Demokratiebewegungen: gut vernetzt im Web 2.0 

Die  Regimegegner sind durch Internet und Satelliten weltweit und durch Handys vor allem gut untereinander vernetzt und gut informiert. Die Bedeutung der neuen Medien zeigt,  wie wichtig auch der technische Forstschritt ist, um Demokratiebewegungen in Gang zu bringen.

 

Für die westlichen Länder ist es Zeit, sich klar zu positionieren 

Der Westen tut gut daran die bürgerlichen Revolutionen einer gut ausgebildeten und dennoch chanchenarmen, frustrierten und enttäuschten Jugend, die in den letzten Jahrzehnten immer weiter gewachsen ist und mittlerweile den größten Teil der Bevölkerung ausmacht, ernst zu nehmen und zu unterstützen.
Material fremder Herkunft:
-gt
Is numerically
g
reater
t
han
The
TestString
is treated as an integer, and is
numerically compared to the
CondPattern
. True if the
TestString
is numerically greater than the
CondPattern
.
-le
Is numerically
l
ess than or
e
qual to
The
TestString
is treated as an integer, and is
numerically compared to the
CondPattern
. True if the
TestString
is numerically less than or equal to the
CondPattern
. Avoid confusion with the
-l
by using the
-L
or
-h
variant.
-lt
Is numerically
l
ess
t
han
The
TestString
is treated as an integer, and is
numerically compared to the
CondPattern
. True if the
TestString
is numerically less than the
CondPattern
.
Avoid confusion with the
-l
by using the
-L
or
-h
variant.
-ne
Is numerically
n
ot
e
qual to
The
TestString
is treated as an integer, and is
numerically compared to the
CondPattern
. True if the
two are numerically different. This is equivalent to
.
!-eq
Zu lange haben wir geschwiegen und die ungerechten Machtverhältnisse toleriert. Dies ist auch ein wesentlicher Grund, warum wir in der arabisch bzw. islamischen und auch der übrigen Welt in den letzten zwei Jahrzehnten immer mehr an Glaubwürdigkeit verloren haben. Schöne Worte vom Schutz der Menschenrechte, den Segnungen der Demokratie und der Rechtsstaatlichkeit allein helfen nicht, vor allem wenn sie durch eine  interessengeleitete Realpolitik konterkariert wird. Diese Diskrepanz sollte bei der Suche nach Gründen für das Erstarken des radikalen Islamismus mit seiner antiwestlichen Haltung keinesfalls unterschätzt werden.

 

Wir haben über Jahre nach außen hin die Einhaltung der Menschenrechte gefordert und uns für Demokratie und Rechtsstaatlichkeit ausgesprochen, gleichzeitig aber vor den eklatanten Menschenrechtsverletzungen in der arabischen Welt von Algerien bis Saudi-Arabien die Augen verschlossen und sie als innere Angelegenheiten behandelt – nun ist es an der Zeit, sich klar zu positionieren und sich an die Seite der wahren demokratischen Kräfte – an die Seite der Bevölkerungen Tunesiens und Ägyptens und der anderen arabischen Länder zu stellen. Denn was sie fordern sind Grundrechte, die ihnen als Bürger ihres Landes zustehen.

 

Forderung nach einem gerechten Frieden

Der Kirche stünde es besonders gut an, eine unterstützende Position einzunehmen. Ist doch die Forderung nach einem gerechten Frieden wie maßgeschneidert auf die Situation. Denn nur eine gerechte Beteiligung am Volkseinkommen und ein gerechter Zugang zu den Ressourcen des Landes sowie eine gerechte Teilhabe bei der Gestaltung der Gesellschaft und des Staates sind Voraussetzung für einen Frieden, der auf Dauer Bestand haben wird, nicht nur im eigenen Land, sondern in der ganzen Region.